Why Are You Wearing That Camel Around Your Neck?
by Joanne Palmer
So wearing the tie that's an overall matzah print on Pesach makes perfect sense.
The tie with the big whale for the afternoon of Yom Kippur, when the haftarah is the story of Jonah, yeah, that's pretty obvious too, once you think about it. (Rosh Hashanah morning and Kol Nidrei, on the other hand, call for a simple white tie to match the kittel.)
These ties are a very basic introduction
to the very many ties of Frederic S. Goldstein,
gabbai and third-generation face of
Congregation B'nai Jeshurun on New York
City's Upper West Side, familiarly referred
to as BJ.
The one with hearts on it? That's for
Parashat Va-era, when Pharoah's heart was
hardened. (Va-era often is read in February,
but no, it's not for Valentine's Day.)
The game quickly gets harder. What about
the tie with the Cat in the Hat? There are
no cats mentioned in the Torah, and certainly
there is nothing about top hats. It's
because the Cat in the Hat is a creation of
Dr. Seuss, and in Parashat Beshallach, when
the people sing the Song of the Sea, we
are told that they are celebrating God's having
hurled horse and driver into the sea.

EXERCISE: Please copy the part of the tie article starting at "by Joanne Palmer" and ending at "match the kittel.)", keeping every word the same. The material that comes next is separate from the article.

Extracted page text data
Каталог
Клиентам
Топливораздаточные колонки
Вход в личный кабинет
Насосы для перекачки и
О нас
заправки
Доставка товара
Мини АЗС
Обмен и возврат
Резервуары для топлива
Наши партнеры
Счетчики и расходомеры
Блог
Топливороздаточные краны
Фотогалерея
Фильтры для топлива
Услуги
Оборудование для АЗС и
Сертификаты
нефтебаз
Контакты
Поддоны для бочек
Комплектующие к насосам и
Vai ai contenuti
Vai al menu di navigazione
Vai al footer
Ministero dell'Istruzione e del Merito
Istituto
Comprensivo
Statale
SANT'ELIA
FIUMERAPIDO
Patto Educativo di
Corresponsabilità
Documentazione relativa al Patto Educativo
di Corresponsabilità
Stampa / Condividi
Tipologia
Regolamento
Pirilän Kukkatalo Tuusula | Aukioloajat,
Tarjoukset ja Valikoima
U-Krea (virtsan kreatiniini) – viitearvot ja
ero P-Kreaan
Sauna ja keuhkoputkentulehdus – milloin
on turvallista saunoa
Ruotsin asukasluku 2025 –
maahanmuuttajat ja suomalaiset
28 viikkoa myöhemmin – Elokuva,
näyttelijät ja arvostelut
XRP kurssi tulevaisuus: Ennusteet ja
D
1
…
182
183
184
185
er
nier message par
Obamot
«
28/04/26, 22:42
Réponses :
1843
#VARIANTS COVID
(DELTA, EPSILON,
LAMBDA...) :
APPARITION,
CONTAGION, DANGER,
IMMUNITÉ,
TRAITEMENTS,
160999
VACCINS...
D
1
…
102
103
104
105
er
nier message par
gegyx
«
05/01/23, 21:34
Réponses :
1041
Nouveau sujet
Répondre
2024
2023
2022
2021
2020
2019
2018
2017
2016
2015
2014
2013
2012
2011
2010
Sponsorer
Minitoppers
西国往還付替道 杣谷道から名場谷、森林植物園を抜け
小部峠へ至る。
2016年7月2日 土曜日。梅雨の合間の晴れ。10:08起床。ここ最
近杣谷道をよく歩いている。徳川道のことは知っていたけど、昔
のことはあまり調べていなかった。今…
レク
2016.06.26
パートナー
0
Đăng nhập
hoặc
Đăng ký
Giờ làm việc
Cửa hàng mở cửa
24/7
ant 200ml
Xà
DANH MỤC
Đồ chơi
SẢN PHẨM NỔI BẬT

ANSWER FOR THE TASK:
by Joanne Palmer
So wearing the tie that's an overall matzah print on Pesach makes perfect sense.
The tie with the big whale for the afternoon of Yom Kippur, when the haftarah is the story of Jonah, yeah, that's pretty obvious too, once you think about it. (Rosh Hashanah morning and Kol Nidrei, on the other hand, call for a simple white tie to match the kittel.)